* _The problem_: What lines below contain the word "Kundenservice"? Please pull each one out.

* _Dataset entries_:
= Beginning of Section =
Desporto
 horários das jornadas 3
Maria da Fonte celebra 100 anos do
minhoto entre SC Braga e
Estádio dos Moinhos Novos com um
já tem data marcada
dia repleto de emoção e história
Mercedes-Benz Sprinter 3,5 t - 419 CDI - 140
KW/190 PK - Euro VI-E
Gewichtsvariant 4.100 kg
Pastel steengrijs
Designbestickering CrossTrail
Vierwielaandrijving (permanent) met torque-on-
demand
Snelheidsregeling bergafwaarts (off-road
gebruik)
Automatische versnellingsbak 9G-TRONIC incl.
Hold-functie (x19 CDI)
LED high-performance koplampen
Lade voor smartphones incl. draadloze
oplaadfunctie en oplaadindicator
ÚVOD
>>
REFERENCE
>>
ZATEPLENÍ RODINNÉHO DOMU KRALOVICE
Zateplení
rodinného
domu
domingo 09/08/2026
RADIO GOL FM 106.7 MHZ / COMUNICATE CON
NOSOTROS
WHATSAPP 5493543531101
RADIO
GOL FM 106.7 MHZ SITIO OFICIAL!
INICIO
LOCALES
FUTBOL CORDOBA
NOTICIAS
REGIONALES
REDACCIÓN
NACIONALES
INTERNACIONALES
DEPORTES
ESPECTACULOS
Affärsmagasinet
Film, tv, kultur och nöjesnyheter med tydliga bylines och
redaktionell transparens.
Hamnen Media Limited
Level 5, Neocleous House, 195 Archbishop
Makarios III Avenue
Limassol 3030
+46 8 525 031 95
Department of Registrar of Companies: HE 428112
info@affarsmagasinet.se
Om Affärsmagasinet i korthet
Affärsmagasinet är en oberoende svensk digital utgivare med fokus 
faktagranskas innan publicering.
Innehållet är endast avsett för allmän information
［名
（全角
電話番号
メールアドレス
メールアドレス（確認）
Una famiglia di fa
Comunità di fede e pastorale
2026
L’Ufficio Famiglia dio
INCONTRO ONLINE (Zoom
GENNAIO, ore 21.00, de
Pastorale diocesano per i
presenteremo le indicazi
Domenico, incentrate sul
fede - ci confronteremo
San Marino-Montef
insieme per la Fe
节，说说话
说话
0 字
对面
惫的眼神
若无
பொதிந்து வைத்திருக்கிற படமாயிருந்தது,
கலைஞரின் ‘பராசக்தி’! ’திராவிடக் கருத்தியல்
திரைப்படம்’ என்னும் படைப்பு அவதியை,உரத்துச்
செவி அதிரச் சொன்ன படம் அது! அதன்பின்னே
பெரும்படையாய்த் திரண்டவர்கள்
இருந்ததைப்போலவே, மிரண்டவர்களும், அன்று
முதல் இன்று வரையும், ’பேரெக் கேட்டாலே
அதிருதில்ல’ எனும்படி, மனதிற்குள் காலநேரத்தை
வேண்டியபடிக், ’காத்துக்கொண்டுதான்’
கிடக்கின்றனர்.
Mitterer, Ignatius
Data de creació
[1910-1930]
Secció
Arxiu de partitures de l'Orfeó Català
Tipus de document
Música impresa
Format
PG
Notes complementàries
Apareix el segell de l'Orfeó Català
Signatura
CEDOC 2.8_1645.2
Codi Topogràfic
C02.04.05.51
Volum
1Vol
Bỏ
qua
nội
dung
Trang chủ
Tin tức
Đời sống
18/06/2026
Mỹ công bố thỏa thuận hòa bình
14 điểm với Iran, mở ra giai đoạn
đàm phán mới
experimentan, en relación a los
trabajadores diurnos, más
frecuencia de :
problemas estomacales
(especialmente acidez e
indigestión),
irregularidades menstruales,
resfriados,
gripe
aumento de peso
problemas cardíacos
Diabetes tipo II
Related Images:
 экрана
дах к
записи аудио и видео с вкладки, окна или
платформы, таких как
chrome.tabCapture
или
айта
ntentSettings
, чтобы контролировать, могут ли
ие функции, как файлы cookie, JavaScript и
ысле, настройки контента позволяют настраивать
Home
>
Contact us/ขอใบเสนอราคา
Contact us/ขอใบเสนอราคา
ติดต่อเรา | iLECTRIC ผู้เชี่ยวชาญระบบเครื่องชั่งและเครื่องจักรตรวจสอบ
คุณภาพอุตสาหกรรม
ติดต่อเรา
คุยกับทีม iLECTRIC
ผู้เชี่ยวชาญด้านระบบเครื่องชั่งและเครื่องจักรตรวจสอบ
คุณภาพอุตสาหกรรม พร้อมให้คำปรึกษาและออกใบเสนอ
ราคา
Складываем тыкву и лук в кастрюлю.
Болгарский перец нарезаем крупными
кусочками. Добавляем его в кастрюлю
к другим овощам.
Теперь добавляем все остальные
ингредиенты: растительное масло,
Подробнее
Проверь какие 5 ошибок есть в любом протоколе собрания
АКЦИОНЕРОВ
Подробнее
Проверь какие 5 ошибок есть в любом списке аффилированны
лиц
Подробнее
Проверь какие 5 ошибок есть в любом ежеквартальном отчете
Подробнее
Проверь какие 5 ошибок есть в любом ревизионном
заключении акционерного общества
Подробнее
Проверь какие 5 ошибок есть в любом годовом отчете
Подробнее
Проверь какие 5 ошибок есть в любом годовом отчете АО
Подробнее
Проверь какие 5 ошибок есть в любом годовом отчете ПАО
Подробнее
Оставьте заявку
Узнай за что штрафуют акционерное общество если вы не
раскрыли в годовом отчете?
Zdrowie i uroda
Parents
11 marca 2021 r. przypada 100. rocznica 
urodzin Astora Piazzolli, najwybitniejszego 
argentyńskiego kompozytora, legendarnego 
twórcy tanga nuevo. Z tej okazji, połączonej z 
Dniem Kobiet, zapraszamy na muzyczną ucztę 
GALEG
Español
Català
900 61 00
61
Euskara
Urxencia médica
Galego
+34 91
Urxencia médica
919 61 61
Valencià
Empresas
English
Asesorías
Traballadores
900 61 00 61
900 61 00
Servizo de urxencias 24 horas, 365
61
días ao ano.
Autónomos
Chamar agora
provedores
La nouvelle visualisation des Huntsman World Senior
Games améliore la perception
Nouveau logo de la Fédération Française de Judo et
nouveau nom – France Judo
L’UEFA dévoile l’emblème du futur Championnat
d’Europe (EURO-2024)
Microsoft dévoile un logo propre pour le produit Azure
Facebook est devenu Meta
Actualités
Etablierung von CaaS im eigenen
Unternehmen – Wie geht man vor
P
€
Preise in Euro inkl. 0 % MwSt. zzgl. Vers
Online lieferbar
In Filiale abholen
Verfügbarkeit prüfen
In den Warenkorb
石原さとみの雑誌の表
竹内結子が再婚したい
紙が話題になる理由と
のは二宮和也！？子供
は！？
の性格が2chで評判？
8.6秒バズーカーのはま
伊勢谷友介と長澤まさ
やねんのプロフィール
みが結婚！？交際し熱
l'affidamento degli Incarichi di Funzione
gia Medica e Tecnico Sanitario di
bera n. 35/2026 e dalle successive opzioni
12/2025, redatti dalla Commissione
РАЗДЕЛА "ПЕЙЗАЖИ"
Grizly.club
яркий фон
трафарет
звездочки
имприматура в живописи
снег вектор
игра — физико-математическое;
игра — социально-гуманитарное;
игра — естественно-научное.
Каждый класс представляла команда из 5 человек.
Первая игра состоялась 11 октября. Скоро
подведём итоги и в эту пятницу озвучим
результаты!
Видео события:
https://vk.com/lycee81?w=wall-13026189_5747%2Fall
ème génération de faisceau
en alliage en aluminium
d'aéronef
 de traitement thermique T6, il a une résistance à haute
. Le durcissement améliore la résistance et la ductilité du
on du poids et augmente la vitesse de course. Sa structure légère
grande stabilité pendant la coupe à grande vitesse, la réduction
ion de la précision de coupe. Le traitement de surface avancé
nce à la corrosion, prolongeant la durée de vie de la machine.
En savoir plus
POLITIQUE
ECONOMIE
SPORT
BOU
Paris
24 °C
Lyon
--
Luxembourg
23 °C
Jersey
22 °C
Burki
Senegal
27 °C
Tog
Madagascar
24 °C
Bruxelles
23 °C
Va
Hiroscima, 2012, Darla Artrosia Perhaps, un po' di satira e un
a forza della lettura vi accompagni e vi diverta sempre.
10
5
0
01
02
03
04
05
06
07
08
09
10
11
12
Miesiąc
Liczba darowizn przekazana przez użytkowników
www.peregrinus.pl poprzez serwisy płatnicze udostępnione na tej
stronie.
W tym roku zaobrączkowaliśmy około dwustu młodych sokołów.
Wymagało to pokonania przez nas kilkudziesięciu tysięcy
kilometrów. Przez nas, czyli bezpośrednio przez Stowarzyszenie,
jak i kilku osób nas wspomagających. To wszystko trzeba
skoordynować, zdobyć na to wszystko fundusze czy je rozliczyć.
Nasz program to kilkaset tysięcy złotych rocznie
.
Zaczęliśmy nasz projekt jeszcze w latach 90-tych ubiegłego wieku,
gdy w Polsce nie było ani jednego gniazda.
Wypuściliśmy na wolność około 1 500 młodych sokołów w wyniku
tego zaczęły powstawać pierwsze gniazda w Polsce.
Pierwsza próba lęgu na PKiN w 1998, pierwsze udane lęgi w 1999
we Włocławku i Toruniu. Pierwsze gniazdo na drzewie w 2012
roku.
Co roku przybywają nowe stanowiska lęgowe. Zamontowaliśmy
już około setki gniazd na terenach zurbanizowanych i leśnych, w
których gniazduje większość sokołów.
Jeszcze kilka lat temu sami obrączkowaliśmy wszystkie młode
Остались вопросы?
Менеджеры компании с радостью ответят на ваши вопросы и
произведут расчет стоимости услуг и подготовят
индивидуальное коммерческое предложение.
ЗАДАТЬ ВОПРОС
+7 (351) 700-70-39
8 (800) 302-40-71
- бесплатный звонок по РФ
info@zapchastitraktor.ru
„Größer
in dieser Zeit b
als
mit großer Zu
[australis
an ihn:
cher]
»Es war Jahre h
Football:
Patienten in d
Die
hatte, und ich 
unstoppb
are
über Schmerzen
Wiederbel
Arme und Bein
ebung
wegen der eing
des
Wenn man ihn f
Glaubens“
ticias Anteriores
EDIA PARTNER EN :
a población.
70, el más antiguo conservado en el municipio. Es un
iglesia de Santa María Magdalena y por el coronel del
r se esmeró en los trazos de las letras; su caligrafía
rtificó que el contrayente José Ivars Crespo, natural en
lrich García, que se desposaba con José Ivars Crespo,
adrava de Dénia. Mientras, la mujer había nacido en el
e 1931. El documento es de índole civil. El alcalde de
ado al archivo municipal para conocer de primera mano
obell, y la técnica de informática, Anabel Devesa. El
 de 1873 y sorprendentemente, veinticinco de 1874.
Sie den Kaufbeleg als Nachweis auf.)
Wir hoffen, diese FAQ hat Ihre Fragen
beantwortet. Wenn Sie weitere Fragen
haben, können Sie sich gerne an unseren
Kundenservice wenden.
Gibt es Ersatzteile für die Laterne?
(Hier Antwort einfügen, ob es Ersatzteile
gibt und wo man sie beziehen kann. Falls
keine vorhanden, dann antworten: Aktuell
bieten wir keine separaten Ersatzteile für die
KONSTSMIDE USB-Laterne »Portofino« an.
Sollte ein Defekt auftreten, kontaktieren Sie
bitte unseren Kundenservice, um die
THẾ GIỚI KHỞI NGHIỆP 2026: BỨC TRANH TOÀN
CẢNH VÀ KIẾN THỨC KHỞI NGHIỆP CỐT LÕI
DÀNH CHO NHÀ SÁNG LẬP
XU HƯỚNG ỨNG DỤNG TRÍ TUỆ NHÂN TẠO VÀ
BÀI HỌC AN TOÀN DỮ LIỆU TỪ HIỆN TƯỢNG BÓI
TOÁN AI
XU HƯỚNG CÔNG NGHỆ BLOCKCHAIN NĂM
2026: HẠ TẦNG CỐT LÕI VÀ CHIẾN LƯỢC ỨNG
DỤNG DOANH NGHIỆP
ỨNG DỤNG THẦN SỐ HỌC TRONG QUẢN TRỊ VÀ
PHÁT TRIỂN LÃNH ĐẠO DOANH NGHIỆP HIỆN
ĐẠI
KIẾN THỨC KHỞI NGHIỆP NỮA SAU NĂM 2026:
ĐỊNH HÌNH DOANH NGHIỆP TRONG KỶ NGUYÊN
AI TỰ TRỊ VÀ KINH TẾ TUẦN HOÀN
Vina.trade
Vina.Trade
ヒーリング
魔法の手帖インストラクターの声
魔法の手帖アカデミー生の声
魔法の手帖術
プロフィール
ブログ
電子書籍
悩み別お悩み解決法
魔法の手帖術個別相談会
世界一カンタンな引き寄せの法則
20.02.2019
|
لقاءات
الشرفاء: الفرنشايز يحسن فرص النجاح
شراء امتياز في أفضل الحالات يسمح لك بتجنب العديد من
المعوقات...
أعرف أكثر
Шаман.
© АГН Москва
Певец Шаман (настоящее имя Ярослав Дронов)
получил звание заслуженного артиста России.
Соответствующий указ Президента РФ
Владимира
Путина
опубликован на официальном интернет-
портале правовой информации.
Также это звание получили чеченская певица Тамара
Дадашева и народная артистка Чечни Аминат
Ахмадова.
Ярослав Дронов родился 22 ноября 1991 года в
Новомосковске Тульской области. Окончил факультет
= End of Section =
* _Solved problem_:
Kundenservice wenden.
bitte unseren Kundenservice, um die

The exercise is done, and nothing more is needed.